The Problem with Football: How to Make It Safer

Peter Hapak for TIME

Kyle Turley, 34
Offensive lineman

What's wrong with football? It's written in the pain on Greg Hadley's face. The senior from Colgate University, a two-time all-conference linebacker on the school's football team, is sitting in a Bedford, Mass., laboratory, staring at shattered brains of dead football players. On this Friday afternoon, Hadley has come to visit Dr. Ann McKee, a Boston University neurological researcher who has received a dozen brains donated from former NFL, college and high school players. In each one, it's simple to spot a protein called tau, which defines a debilitating disease known as chronic traumatic encephalopathy, or CTE. Common symptoms of CTE include sudden memory loss, paranoia and depression during middle age. The disease is also known as dementia pugilistica, or punch-drunk syndrome, because until recently the overwhelming majority of its victims were boxers. Not anymore. Researchers like McKee have found a deep and disturbing association between CTE and America's most popular sport.

Hadley wants to see, in raw, microscopic detail, what could await him. All CTE victims have had some kind of head trauma, and Hadley has received four concussion diagnoses during his college days. As they examine images under a microscope, McKee tells Hadley that the brown splotches represent the dreaded tau buildup in the brain. The brains are as brown as the pigskin itself.

Hadley lets out a quiet "Jesus" and sinks in his chair. His girlfriend stares at him, looking as if her cat just died. "I had no idea it was all over the place like that," Hadley says. He glances at a picture of a normal brain next to the stained brain of a deceased player. "You look at something like that and think, This is your brain, and this is your brain on football."

On Feb. 7, some 90 million people will watch the Indianapolis Colts play the New Orleans Saints in Super Bowl XLIV in Miami. Perhaps the Roman numerals are appropriate. Although football hasn't quite reached the bloodlust status achieved at the ancient Coliseum, the path to Super Bowl XLIV is strewn with the broken bodies and damaged brains that result when highly motivated, superbly conditioned athletes collide violently in pursuit of glory. The more we learn about the human cost of this quintessentially American sport, the more questions are being raised regarding the people who run it and play it. More than 3 million kids play football at the youth level, and an additional 1.2 million suit up for their high school teams. So football's safety issues reverberate far beyond the NFL. From within the NFL, and without, a consensus is emerging that reforms are needed to keep football from becoming too dangerous for its own good.

Baseball is America's pastime, but football is its true passion. The Friday-night lights bond towns across the heartland; on Saturdays, fans forget their worries to worship at the altar of the campus tailgate, smoke rising above grills like incense. On Sundays, we park our posteriors on the sofa to cheer the sublime spirals, miraculous catches and riveting runs down the sideline. It is one of our most lucrative forms of mass entertainment, celebrated not just on ESPN but in prime-time soap operas (Friday Night Lights) and Hollywood blockbusters (The Blind Side). The NFL's players and owners and the myriad industries associated with the game — fanzines, websites, merchandisers, fantasy leagues — have all been beneficiaries of the tens of billions of dollars the sport generates. But it is irrefutable that those profits have come at the expense of the long-term mental health of those who play football. And perhaps more important, the young people emulating the actions of their NFL heroes are putting their futures on the line as well. "We need to do something now, this minute," says McKee, the brain researcher. "Too many kids are at risk."

Concussive Dangers
Football has been a rough sport since the leather-helmet days, but today's version raises the violence to an art form. No other contact sport gives rise to as many serious brain injuries as football does. High school football players alone suffer 43,000 to 67,000 concussions per year, though the true incidence is likely much higher, as more than 50% of concussed athletes are suspected of failing to report their symptoms.
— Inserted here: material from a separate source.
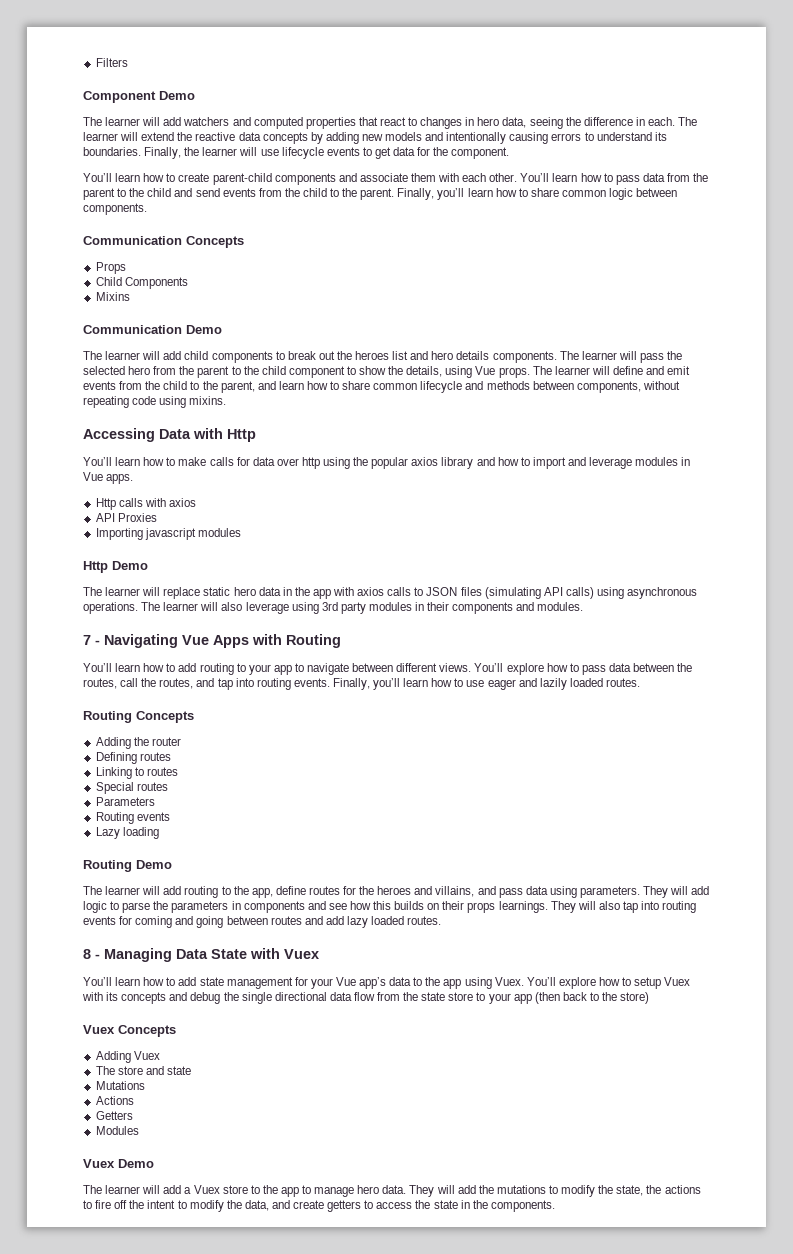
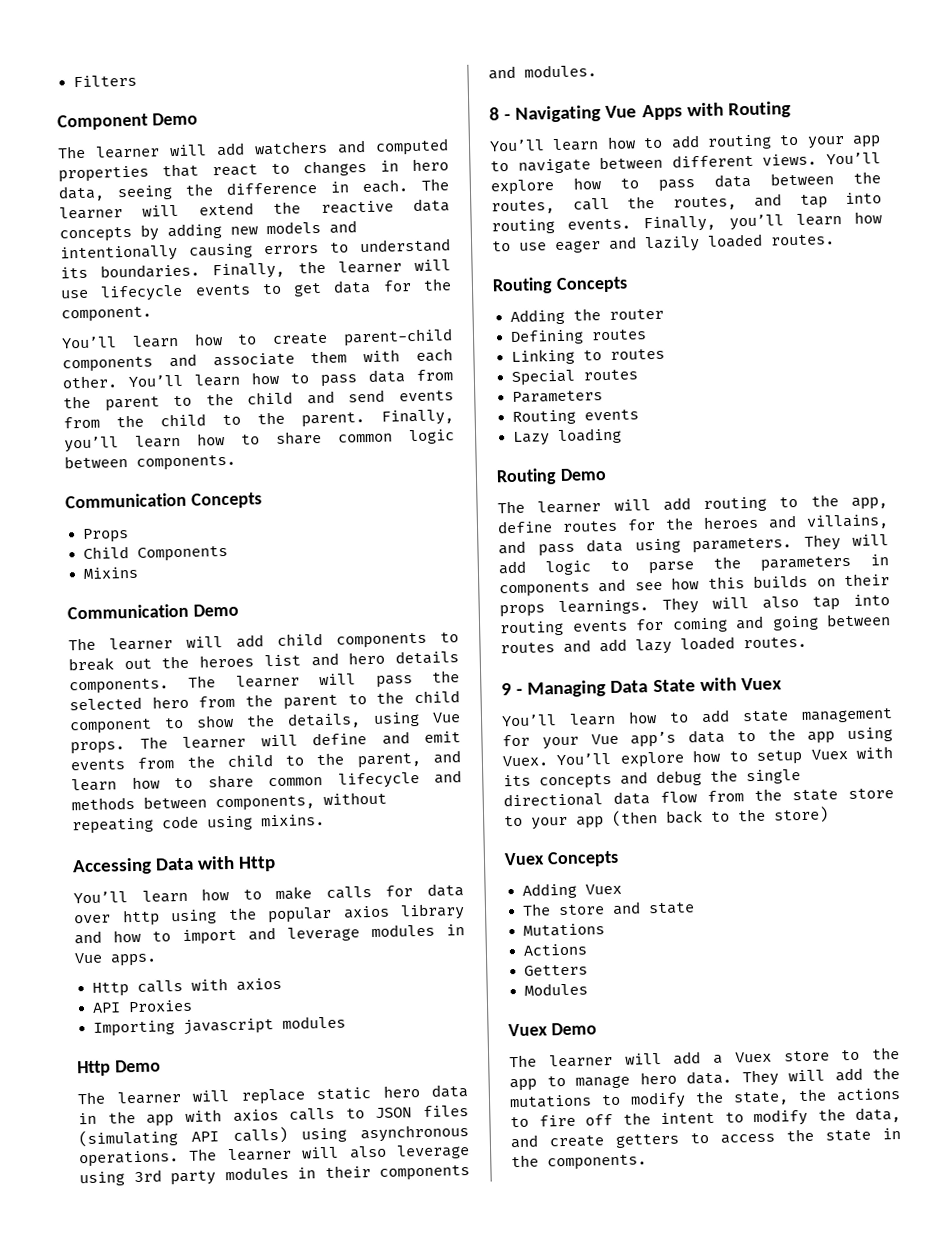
[83,635,91,645] 7 -> [489,107,500,121] 8
[83,949,91,959] 8 -> [501,683,512,696] 9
The human brain, although encased by a heavy-duty cranium, isn't designed for football. Helmets do a nice job of protecting the exterior of the head and preventing deadly skull fractures. But concussions occur within the cranium, when the brain bangs against the skull. When helmets clash, the head decelerates instantly, yet the brain can lurch forward, like a driver who jams the brakes on. The bruising and stretching of tissue can result in something as minimal as "seeing stars" and a momentary separation from consciousness.

Repeated blows to the head, which are routine in football, can have lifelong repercussions. A study commissioned by the NFL found that ex–pro players over age 50 were five times as likely as the national population to receive a memory-related-disease diagnosis. Players 30 to 49 were 19 times as likely to be debilitated. Of the dozen brains of CTE victims McKee has examined, 10 were from either linemen or linebackers; some scientists now fear that the thousands of lower-impact, or "subconcussive," blows these players receive, even if they don't result in documented concussions, can be just as damaging as — if not more so than — the dramatic head injuries that tend to receive more attention and intensive treatment.